My conviction is that alternative medicine has proven to be more effective in treating chronic ailments while modern medicine is more effective in treating emergencies.
No, it’s not. This scientifically absurd principle of “potentizing” through extreme dilution is the entire basis of homeopathy. Take away that, and there’s nothing left.
The miracle of homeopathy is how
it has been put to the test in controlled studies for
almost 200 years now, and has consistently failed those tests.
The placebo is an astonishing remedy.
Jill Stein disappoints rational progressives by pandering to the left’s anti-science lunatic fringe.
As far as Jill Stein goes, although I agree she was definitely partially pandering, I think people are being a bit rough on her with this. I think she is used to arguing with some people in her own party about this, where this type of line would make a lot more sense. Homeopathy believers often use the argument (ignoring the burden of proof fallacy) that because there hasn’t been any large clinical trials on Homeopathy, you can’t say it doesn’t work. Her reply to them saying that it can still be harmful to you is something doctors often tell these people. People would have loved a “Homeopathy is crap” answer, but I think she gave the doctor to a homeopathy believer answer.
The Green Party actually changed their position several months before this was put out. The new platform position states:
“The Green Party supports a wide range of health care services, including conventional medicine, as well as the teaching, funding and practice of complementary, integrative and licensed alternative health care approaches.”

■ **MATERIAL SUPPLIED**
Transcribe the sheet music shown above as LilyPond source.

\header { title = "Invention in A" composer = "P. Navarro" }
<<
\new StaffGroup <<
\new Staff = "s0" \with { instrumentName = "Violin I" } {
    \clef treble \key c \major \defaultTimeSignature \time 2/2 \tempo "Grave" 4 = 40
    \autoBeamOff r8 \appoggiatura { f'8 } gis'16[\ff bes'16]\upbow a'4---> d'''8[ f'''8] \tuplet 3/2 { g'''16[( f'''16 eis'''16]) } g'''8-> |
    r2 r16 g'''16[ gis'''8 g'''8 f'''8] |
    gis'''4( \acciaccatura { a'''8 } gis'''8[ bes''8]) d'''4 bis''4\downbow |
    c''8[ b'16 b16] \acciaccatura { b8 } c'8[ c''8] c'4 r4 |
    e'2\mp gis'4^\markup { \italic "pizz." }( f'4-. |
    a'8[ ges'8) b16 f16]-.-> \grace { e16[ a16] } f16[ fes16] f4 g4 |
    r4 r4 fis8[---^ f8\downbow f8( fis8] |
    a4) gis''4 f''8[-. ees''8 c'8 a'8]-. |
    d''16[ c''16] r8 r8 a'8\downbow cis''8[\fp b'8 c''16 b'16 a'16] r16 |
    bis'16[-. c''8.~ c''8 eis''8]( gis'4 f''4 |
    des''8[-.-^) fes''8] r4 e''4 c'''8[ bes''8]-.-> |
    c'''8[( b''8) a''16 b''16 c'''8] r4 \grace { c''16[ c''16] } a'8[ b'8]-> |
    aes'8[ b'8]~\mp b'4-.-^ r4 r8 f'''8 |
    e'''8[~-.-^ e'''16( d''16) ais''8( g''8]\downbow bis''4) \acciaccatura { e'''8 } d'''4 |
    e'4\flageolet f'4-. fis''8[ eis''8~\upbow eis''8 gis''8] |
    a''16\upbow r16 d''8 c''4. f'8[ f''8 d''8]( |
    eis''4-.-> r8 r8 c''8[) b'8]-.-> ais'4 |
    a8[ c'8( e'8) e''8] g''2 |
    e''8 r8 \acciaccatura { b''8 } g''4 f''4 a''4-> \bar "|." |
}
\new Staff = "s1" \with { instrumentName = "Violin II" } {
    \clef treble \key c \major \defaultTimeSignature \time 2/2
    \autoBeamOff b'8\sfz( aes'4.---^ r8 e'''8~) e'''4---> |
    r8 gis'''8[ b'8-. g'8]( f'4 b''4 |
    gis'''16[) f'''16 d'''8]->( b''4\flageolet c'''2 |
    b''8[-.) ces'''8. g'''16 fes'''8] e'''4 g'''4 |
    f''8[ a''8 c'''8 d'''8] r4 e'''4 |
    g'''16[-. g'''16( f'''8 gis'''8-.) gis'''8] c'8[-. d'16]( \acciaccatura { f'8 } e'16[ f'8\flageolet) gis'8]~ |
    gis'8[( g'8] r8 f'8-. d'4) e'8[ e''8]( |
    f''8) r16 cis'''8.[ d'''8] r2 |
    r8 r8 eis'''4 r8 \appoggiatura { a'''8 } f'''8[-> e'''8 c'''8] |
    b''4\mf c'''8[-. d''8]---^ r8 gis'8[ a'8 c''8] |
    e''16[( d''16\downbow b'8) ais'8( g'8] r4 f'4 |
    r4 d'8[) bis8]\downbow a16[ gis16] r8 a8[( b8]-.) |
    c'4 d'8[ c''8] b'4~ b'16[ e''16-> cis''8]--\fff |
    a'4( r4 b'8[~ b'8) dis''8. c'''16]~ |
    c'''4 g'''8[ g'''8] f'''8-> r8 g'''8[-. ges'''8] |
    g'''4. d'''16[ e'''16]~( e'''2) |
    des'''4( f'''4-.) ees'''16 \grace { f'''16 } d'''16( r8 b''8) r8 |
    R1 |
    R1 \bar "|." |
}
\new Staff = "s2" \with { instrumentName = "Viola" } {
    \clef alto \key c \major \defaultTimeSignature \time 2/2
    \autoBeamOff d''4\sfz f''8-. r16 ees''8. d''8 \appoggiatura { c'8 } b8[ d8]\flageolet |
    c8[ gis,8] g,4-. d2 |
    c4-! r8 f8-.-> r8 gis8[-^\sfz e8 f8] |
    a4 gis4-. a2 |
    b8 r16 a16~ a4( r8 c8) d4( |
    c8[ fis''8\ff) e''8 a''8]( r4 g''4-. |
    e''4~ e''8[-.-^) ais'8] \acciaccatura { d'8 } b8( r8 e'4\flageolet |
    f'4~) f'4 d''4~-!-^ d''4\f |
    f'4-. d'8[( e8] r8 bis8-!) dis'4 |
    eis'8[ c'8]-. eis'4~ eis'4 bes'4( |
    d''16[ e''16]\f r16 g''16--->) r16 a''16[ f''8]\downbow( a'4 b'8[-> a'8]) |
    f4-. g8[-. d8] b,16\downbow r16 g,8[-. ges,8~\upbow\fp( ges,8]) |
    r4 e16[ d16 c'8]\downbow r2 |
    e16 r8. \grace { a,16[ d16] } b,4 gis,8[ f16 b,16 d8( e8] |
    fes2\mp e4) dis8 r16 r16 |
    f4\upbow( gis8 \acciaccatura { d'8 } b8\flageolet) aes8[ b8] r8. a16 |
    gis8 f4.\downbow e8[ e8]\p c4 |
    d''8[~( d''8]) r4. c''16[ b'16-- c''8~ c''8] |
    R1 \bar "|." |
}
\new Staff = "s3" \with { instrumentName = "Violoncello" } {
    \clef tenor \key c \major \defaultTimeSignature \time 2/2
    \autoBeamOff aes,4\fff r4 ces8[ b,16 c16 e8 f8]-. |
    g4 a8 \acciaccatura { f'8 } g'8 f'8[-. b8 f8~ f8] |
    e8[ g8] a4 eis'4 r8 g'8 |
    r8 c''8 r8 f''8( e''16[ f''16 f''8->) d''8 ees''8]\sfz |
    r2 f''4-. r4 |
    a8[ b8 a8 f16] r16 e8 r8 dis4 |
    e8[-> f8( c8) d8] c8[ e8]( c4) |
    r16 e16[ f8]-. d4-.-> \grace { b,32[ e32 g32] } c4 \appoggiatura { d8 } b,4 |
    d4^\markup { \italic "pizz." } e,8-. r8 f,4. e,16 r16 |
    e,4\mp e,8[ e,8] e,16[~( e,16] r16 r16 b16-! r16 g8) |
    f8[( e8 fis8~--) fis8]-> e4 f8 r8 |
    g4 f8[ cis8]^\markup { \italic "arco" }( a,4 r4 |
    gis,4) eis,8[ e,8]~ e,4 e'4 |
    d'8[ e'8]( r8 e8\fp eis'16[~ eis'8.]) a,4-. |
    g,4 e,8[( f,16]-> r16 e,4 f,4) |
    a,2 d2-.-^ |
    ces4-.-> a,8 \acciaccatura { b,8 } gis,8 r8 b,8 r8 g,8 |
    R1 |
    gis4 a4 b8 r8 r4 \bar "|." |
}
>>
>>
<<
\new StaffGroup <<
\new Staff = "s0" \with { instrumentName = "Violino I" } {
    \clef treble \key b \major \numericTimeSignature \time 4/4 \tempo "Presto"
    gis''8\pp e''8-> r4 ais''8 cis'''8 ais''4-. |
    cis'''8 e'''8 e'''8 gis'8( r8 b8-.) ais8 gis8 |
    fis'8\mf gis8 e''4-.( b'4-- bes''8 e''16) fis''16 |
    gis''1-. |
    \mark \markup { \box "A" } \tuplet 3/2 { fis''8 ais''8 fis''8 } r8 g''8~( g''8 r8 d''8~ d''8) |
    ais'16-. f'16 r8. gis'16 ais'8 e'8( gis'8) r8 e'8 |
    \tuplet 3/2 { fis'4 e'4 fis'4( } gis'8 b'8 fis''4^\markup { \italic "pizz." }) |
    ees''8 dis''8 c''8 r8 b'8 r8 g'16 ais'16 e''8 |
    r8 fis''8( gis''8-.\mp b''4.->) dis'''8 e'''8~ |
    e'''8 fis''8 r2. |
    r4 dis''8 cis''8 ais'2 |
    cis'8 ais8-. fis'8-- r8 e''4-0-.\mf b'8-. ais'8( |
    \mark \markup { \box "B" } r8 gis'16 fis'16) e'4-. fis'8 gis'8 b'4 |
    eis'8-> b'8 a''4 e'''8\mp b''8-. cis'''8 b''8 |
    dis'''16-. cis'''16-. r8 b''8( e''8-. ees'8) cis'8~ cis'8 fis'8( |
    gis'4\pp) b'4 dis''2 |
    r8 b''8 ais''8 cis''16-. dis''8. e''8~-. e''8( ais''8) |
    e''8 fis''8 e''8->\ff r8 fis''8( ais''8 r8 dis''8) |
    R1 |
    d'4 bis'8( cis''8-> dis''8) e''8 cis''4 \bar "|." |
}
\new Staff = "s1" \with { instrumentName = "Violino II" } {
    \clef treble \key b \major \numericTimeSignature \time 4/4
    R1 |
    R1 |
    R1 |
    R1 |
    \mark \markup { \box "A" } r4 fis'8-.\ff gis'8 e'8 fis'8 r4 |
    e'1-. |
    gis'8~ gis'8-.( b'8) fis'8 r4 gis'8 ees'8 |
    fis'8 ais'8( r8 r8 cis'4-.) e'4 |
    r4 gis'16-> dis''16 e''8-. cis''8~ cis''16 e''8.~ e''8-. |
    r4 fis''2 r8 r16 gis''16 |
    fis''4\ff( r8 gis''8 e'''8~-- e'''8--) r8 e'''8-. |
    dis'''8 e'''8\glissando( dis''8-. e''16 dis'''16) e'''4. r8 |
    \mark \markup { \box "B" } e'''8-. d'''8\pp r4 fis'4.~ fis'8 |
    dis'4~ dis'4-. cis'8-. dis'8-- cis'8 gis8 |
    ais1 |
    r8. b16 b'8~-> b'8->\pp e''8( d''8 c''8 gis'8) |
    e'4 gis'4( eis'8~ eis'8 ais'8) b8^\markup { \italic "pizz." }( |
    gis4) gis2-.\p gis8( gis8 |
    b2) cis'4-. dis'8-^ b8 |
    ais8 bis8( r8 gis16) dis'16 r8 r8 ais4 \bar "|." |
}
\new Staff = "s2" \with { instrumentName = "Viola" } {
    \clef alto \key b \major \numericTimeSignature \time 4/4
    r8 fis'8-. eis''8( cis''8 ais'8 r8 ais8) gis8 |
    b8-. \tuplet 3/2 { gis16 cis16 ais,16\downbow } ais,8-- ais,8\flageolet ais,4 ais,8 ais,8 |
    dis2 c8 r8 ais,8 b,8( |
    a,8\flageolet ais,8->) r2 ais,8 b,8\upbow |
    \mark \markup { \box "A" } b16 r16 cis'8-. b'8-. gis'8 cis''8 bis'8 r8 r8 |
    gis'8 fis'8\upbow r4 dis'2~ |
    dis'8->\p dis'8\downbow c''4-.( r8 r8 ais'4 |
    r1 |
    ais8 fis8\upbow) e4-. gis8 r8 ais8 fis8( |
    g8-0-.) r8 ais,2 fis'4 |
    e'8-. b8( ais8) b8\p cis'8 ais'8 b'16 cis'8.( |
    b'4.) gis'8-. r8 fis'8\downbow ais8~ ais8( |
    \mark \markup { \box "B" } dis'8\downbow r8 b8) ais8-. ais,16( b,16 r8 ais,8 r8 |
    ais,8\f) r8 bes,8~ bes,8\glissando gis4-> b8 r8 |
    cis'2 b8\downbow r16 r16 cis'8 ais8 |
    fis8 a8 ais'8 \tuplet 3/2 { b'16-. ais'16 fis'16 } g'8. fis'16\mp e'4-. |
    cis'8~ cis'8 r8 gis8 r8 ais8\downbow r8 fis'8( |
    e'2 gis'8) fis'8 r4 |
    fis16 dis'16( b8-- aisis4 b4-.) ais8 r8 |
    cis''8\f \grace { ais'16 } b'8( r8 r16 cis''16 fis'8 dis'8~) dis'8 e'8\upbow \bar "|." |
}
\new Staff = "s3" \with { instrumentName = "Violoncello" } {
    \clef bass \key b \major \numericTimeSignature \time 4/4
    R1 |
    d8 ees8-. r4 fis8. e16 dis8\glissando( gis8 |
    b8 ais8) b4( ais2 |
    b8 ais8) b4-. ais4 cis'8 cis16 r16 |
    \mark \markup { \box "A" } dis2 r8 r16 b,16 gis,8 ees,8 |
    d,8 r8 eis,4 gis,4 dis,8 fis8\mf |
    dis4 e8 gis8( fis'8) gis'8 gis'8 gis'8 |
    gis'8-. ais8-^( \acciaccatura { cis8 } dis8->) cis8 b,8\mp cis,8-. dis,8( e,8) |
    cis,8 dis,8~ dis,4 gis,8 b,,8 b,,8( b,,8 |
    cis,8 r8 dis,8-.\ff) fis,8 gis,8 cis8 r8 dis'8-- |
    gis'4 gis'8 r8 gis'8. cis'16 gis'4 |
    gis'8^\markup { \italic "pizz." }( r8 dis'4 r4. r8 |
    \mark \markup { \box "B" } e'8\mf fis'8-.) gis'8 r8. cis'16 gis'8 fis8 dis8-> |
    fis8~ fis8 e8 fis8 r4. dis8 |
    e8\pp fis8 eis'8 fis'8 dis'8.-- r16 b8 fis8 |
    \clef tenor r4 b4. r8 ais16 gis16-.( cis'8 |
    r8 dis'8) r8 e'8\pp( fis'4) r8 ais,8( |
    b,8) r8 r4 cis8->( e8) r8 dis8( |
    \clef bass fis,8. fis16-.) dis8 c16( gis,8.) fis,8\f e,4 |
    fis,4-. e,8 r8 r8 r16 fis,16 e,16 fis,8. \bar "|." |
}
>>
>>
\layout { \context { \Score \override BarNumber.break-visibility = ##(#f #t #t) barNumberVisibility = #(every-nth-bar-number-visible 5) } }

■ **REQUIRED ACTION**
Pick up the text on homeopathy and the Green Party after its last sentence and continue it. The data is separate material and stands apart from the text.

■ **RESPONSE TO THE TASK**
While this may still not thrill everyone, it is a step in the right direction for me. It clearly purposely no longer mentions homeopathy or most of the other controversial (crap) by name. It seems to nearly be excluding them by now including “licensed”, although I may be mistaken. Either way, it seems the new order of Greens is clearly pulling away from old on this area. The group has been evolving quite a bit since they started.
“holistic” “integrative” “alternative” and “complimentary” are terms that, when used with respect to “medicine” mean one and ONLY one thing: quackery. Period. This is true, and proven as solidly as it is proved that the earth is round, not flat. Thus the Green Party platform of being anti-science generally and for quack medicine specifically has not changed one iota. What has changed is how explicit they are in stating their position. Like their presidential candidate, Jill Stein, they have gotten more slick … careful not to state explicitly particular quack therapies as they did in the past (homeopathy, naturopathy, traditional Chinese medicine) to make it somewhat harder to pin them down and expose their support for fraud.
But there is no significant change what so ever in what these anti-science nut cases and malignant quacks are advocating.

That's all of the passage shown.